Europe blog and travel tips

The best ways of taking spending money to Europe

June 8, 2011 (Last Updated: May 25, 2020)
by Carolyn
spending money

There are a number of different options to consider regarding how you will take your spending money to Europe. Will you take travellers cheques, a pre-paid card or use your credit card? 

These days with the options available, travellers cheques are not as widely used.  Many travellers find it easier to use their ATM card at the thousands of ATMs abroad.

I recommend you check with your bank that your card is compatible for use overseas – generally if your card bears the Cirrus or Maestro symbol it is OK – but please check to be certain.  Fees do apply each time you make a withdrawal, so again, check with your bank.

I’ve written about the advantages of pre-paid money cards previously and generally prefer to use one of these myself when travelling as I find the fees are overall less than withdrawing money with my ATM card.

A combination of ATM card, credit card and pre-paid ‘cash passport’ cards is probably best, as it gives you some form of back up if one of your cards is lost or stolen. 
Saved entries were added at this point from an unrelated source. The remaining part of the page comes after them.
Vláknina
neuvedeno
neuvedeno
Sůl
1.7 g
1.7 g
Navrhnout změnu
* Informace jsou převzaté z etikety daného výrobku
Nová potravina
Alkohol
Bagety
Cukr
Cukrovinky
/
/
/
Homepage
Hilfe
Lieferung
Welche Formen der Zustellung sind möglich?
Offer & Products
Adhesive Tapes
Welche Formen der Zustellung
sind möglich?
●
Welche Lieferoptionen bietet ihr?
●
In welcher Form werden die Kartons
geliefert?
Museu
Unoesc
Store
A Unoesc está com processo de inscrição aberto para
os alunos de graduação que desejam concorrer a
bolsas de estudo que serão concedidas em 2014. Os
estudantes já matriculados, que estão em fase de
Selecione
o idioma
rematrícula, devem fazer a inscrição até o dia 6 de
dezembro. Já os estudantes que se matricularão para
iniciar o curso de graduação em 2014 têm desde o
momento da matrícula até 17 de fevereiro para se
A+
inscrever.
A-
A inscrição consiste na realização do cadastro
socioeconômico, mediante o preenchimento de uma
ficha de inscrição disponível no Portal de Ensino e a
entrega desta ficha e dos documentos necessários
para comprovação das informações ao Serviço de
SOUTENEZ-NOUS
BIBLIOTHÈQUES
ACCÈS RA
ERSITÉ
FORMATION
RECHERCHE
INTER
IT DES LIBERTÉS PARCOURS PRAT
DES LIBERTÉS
Remember to record the numbers of your cards (and leave a copy at home with a friend or relative) in case of loss or theft.  You will then have the correct details to give to the Police.
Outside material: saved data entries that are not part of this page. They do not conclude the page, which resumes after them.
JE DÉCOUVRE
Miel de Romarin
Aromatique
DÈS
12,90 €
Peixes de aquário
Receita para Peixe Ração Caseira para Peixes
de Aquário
Euro notes Image © vipman4 / Dollar Photo Club

Security should be of your highest concern when travelling.  NEVER carry your money, credit cards, passport or valuables in a shoulder bag or backpack that can easily be grabbed by a pick pocket.  Thieves are experts are quickly cutting the straps without you even realising. 

I suggest you always carry your valuables in a cross-body bag (with the bag at the front of your body) or a money belt that is worn under your clothing – out of sight, out of mind!

Remember:  Your European holiday may well be a once in a lifetime trip, and sometimes it’s worth ‘blowing the budget’ once in a while if there is something you really want to do. 

There’s nothing worse than returning home and lamenting that you should have spent that extra 50 Euros and taken that cable car ride in Switzerland, or a gondola ride in Venice, if it’s something you’ve always wanted to do. 

And hey, coffee and croissants at a cafe along the Champs Elysees might be ridiculously expensive, but you’re not going to eat there every day!  Try and allow a little ‘excess’ in your budget for that ‘must do’ extravagance.

The information provided above is of a general nature and is to be used as a guide only.